▶ **ACTIVITY**
Copy every line of text in the rows below without any changes. Leave the pictures out.

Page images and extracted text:
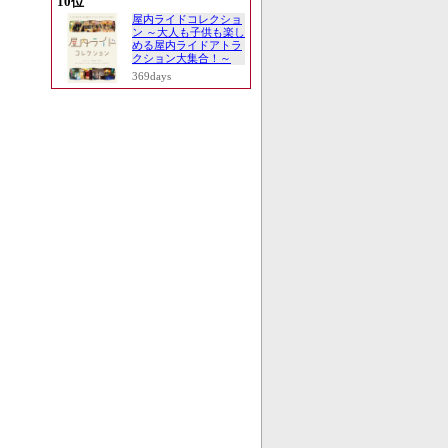
10位
屋内ライドコレクショ
ン ～大人も子供も楽し
める屋内ライドアトラ
クション大集合！～
369days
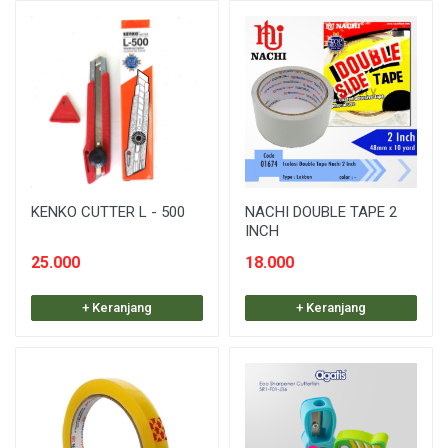
KENKO CUTTER L - 500
NACHI DOUBLE TAPE 2
INCH
25.000
18.000
+ Keranjang
+ Keranjang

▶ **FINISHED EXERCISE**
10位
屋内ライドコレクショ
ン ～大人も子供も楽し
める屋内ライドアトラ
クション大集合！～
369days
KENKO CUTTER L - 500
NACHI DOUBLE TAPE 2
INCH
25.000
18.000
+ Keranjang
+ Keranjang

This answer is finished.